Nokia urged the U.S government to speed-up the process to finalize the rules for 3.5 GHz band, allowing deployments in both General Authorized Access (GAA) in 2018 and the Priority Access License (PAL) blocks in 2019. For this to happen, the FCC must wrap up the open further rulemaking and move toward auction rules for the PALs even as the GAA deployments begin.

The European vendor also recommended the U.S authorities to move this year to a notice of rulemaking in the 3.7-4.2 GHz band. “Whether on an interim basis through sharing and eventual migration to a cleared band, or through other mechanisms, the FCC needs to be more aggressive with this band,” the paper said. Nokia emphasized that the goal with this should be to provide each U.S mobile operator up to 100 megahertz of mid-band spectrum as China is doing.

“Significant early investment in 5G will help close the gap in ultrafast mobile broadband between the U.S. and other countries, particularly in advance a major 5G push expected from China,” Nokia added.

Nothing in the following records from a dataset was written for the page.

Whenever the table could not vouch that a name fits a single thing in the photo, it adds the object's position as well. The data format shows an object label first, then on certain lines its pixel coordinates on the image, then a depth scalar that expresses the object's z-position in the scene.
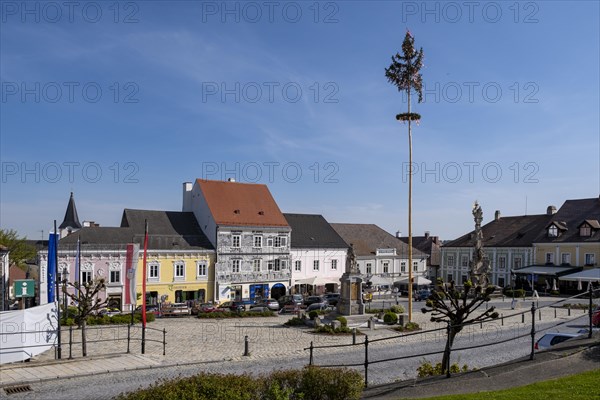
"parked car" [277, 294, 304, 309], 40.12
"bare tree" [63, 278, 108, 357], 18.38
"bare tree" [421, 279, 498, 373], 11.85
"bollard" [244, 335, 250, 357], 19.05
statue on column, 47.19
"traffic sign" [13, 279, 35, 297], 32.81
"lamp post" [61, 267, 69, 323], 21.73
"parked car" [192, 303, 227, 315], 34.88
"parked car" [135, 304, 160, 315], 34.20
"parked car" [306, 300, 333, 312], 34.78
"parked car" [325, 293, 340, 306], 39.32
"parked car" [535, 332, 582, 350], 15.31
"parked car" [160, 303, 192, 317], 34.66
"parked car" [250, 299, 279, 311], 38.08
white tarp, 16.84
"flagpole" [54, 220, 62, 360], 17.82
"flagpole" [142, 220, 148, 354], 19.30
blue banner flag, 19.84
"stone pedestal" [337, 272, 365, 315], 29.61
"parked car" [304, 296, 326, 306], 39.80
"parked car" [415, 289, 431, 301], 45.53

During the 2018 Mobile World Congress, which took place in Barcelona, Spain, last month, FCC  chairman Ajit Pai said his agency is ready to move forward with a major auction of millimeter wave spectrum for 5G. The FCC wants to auction spectrum in the 28 GHz band this November.

Pai said that the upcoming auction is contingent on Congress passing a new law to make it easier for the FCC to deposit upfront payments from bidders.

The 28 GHz spectrum band is quickly emerging as a focus for 5G deployments. Verizon and AT&T are both testing fixed wireless deployments at 28 GHz, and AT&T has said it will use millimeter wave bands for its mobile 5G launch this year, although it did not name the specific band.